Versuchter Mord: 32-Jährige in Salzburg vor Gericht

Die Angeklagte soll ihren Ex-Freund mit dem Küchenmesser in den Nacken gestochen haben.

Salzburg. Eine 32-Jährige hat sich am Donnerstag wegen versuchten Mordes bei einem Prozess am Landesgericht Salzburg verantworten müssen. Sie soll ihren Ex-Freund mit einem 15 Zentimeter langen Küchenmesser in den Nacken gestochen haben. Der Mann wurde leicht verletzt. Wäre der Stichkanal etwas anders verlaufen, wäre die Verletzung lebensbedrohlich gewesen, erklärte ein gerichtsmedizinischer Gutachter.
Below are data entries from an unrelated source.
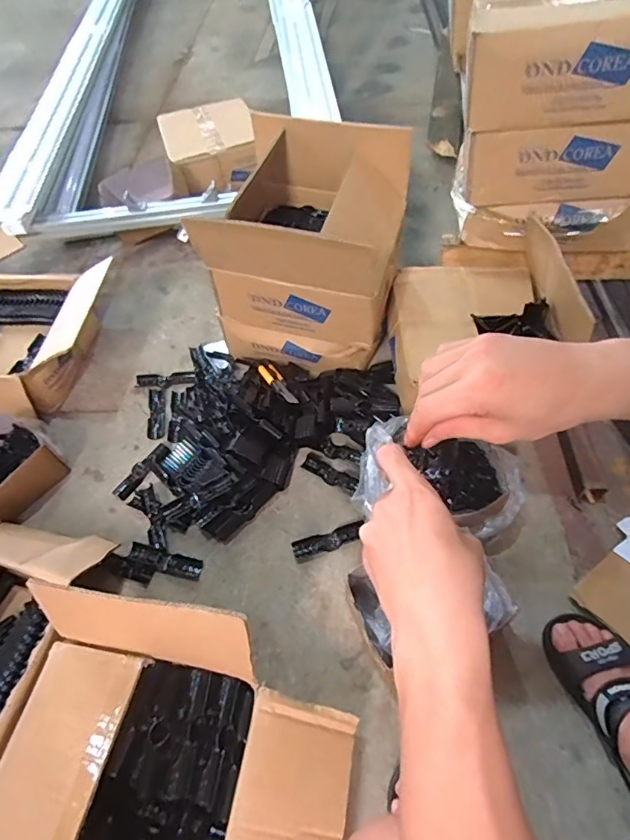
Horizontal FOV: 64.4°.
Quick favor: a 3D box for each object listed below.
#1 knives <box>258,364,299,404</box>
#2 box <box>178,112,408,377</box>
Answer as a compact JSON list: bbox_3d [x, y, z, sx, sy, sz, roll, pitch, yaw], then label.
[{"bbox_3d":[-0.071,-0.073,0.989,0.033,0.012,0.151,-28,41,-13],"label":"knives"},{"bbox_3d":[-0.015,-0.315,0.977,0.331,0.355,0.317,12,56,13],"label":"box"}]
Die Angeklagte zeigte sich vor dem Geschworenengericht unter Vorsitz von Richter Günther Nocker zu dem Stich geständig. Sie sei betrunken gewesen, es tue ihr leid, sie habe den Mann nicht töten wollen, erklärte die deutsche Staatsbürgerin. Der Tat am 24. Juni 2019 ging ein Streit mit dem Ex-Freund in dessen Wohnung in der Stadt Salzburg voraus. Das ehemalige Paar und ein Bekannter, der zu Besuch war, waren alkoholisiert.

Verteidiger Maximilian Pira erklärte, der Ex-Freund habe die Frau provoziert. "Er sagte, traust dich eh nicht zustechen." Warum die Beschuldigte dann tatsächlich zugestochen habe, wisse sie nicht. Der Ex-Freund nahm die Frau in Schutz. Er meinte, sie habe ihn nicht töten wollen, und verzichtete auf Schmerzensgeld. Der Bekannte entlastete die Angeklagte ebenfalls. "Meiner Meinung nach war das eine Affekthandlung. Ich glaube nicht, dass sie ihn umringen wollte", sagte der Zeuge.

Laut dem Gerichtsmediziner erfolgte der Stich mit "erheblicher Wucht". Die Verletzung sei fünf Zentimeter tief und zwei Zentimeter breit gewesen. Es sei dem Zufall geschuldet, dass nicht die Lunge getroffen worden ist. Vermutlich wird noch heute ein Urteil gesprochen.